Vanessa Le Moigne couvrait l'actualité du football pour beIN Sports© PANORAMIC / beIN SPORTS
Les abonnés de BeIN Sports ne reverront plus Vanessa Le Moigne au bord d'un terrain de football. La journaliste phare de la chaîne qatarie avait pris la courageuse décision de ne plus couvrir l'actualité du ballon rond après avoir été victime d'une vague de harcèlement, à l'issue du final à rebondissements entre le Sénégal et le Maroc, en janvier dernier. "Merci le foot pour les rencontres... pour les beaux moments mais next. Fin de saison, j'arrête et maintenant je me sens libérée", avait écrit sur Instagram celle qui officie devant les caméras depuis avril 2012 sur le média payant. Au micro de "Her Story", elle s'est confiée, face caméra et deux mois après cette rencontre de Coupe d'Afrique des nations, sur ce milieu "toxique". "Tu viens avec passion, faire ton travail et faire plaisir aux gens et ces gens-là te démontent, te menacent de mort, de viol et menacent tes enfants. Mais, vous êtes complètement fous !", a témoigné l'un des visages incontournables de l'antenne.
Habituée aux critiques des férus de foot, la quadragénaire a particulièrement mal vécu cet épisode, car il a touché sa famille. "Le cyberharcèlement, je le vis à chaque compétition. Je m'y suis habituée et en vérité, cela ne me fait rien. En revanche, sur cette finale, cela a été exacerbé. Là, on a passé un cap : on a menacé de mort mes enfants. Là, je dis non, stop", a assuré celle qui a néanmoins voulu réagripper un micro pour ne pas s'enfermer dans une spirale négative. "Quatre jours après la finale de la CAN, je suis retournée sur la Ligue 2 et il fallait que je le fasse, sinon je ne serais jamais revenue", explique-t-elle. "C'est un trauma, je le vois vraiment comme ça. Parfois, j'ai du mal à poser mes questions aux joueurs, aux coaches".
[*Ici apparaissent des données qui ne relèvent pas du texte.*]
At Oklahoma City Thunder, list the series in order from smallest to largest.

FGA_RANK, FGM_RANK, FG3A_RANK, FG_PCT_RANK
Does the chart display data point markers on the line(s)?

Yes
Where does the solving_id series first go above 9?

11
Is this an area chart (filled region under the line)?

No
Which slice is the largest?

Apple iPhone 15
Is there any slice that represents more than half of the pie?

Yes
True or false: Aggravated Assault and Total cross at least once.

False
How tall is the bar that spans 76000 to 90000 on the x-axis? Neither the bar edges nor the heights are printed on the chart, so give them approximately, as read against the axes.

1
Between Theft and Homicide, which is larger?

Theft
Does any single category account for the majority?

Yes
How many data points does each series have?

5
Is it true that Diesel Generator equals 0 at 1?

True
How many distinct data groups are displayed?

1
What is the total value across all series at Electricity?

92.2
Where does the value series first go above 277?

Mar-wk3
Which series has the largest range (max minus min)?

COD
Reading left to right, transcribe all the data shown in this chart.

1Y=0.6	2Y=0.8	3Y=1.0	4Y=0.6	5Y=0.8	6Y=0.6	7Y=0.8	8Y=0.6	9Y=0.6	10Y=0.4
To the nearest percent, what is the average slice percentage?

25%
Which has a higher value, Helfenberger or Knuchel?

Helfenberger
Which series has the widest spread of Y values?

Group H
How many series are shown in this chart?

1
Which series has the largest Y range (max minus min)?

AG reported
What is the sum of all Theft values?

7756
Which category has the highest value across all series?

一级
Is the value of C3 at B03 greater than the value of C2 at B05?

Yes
Vanessa Le Moigne attend la fin de saison, avec la Coupe du monde en perspective (11 juin-19 juillet), pour décider de son avenir et "retrouver du sens à son travail". La totalité des 104 matches de cette compétition sera en effet accessible aux abonnés de la chaîne payante, 54 d'entre eux, dont ceux de l'équipe de France, étant diffusés gratuitement sur M6.
La présentatrice de BeIN Sports a profité de cette vidéo pour transmettre un message aux hommes, et plus particulièrement les pères de famille. "Il y a une seule femme qui m'a écrit des menaces. Cela dit que la place des femmes dans le monde du foot, c'est 'tais-toi !'", dénonce-t-elle. "J'ai perdu mon papa l'année dernière, c'était mon premier téléspectateur. Si un papa tombe sur cette vidéo, qu'il se dise que ce qu'il est en train de faire compte beaucoup. Si vous voyez des petites filles sur les bords de terrain, si vous les voyez devant la télévision en train de regarder du foot, dites-vous que cette petite fille-là peut devenir comme moi, être piquée de football, de sport, et ce serait dommage de l'en priver juste parce qu'elle est née fille".
Déjà blessée par cet acharnement d'anonymes, la journaliste sportive avait aussi révoquer le manque de soutien de ses confrères. "Que les supporters ne comprennent pas, c’est ok ! Mais mes amis, mes 'pairs' à l’affût de mon moindre fourchage de langue depuis des années : ils sont meilleurs visiblement. Sans aucun doute ! Je leur laisse la place", avait-elle ironisé, écœurée par un milieu qu'elle fréquente depuis tant d'années.